Shell Nigeria Exploration and Production Company Limited (SNEPCo) has achieved a significant milestone as its Bonga field, Nigeria’s first deep-water development, hit a record high production of 138,000 barrels per day in 2023.

This represents a substantial increase when compared to 101,000 barrels per day produced in the previous year.

The improvement in production is attributed to various factors, including the drilling of new wells, reservoir optimization, enhanced facility management, and overall asset management strategies.

Elohor Aiboni, Managing Director of SNEPCo, expressed pride in Bonga’s performance, stating that the increased production underscores the commitment of the company’s staff and its continuous efforts to enhance production processes and maintenance.

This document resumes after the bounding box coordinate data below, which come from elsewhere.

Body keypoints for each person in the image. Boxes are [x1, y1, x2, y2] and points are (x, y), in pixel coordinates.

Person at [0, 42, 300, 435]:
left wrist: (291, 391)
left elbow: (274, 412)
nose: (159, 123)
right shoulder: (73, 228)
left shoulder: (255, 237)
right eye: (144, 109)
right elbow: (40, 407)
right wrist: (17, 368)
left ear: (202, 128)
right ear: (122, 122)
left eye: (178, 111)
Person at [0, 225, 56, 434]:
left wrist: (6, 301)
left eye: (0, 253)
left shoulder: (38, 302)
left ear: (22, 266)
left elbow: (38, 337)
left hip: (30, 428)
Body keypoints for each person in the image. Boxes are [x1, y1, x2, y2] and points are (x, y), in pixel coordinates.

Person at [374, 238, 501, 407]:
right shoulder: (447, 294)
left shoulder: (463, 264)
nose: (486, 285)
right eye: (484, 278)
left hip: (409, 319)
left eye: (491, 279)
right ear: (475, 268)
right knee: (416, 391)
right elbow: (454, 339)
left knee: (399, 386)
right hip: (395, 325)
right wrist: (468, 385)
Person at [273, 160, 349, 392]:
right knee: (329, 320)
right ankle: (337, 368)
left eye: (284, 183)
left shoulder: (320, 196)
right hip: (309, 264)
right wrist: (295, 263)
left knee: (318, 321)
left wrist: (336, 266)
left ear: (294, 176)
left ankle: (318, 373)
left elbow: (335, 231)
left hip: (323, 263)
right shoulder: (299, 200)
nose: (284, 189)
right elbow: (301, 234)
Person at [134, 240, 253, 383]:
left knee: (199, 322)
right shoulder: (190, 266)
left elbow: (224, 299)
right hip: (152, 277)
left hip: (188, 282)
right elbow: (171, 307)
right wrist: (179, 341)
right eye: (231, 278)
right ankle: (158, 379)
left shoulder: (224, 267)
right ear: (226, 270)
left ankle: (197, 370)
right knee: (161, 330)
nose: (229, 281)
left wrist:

Aiboni also acknowledged the support of the Nigerian National Petroleum Company Limited and SNEPCo’s co-venture partners, including TotalEnergies Nigeria Limited, Nigerian Agip Exploration, and Esso Exploration and Production Nigeria Limited.

The Bonga field, which commenced production in November 2005, operates through the Bonga Floating Production Storage and Offloading (FPSO) vessel, with a capacity of 225,000 barrels per day.

Located 120 kilometers offshore, the FPSO has been a key contributor to Nigeria’s oil production since its inception.

Last year, the Bonga FPSO reached a significant milestone by exporting its 1-billionth barrel of oil, further cementing its position as a vital asset in Nigeria’s oil and gas sector.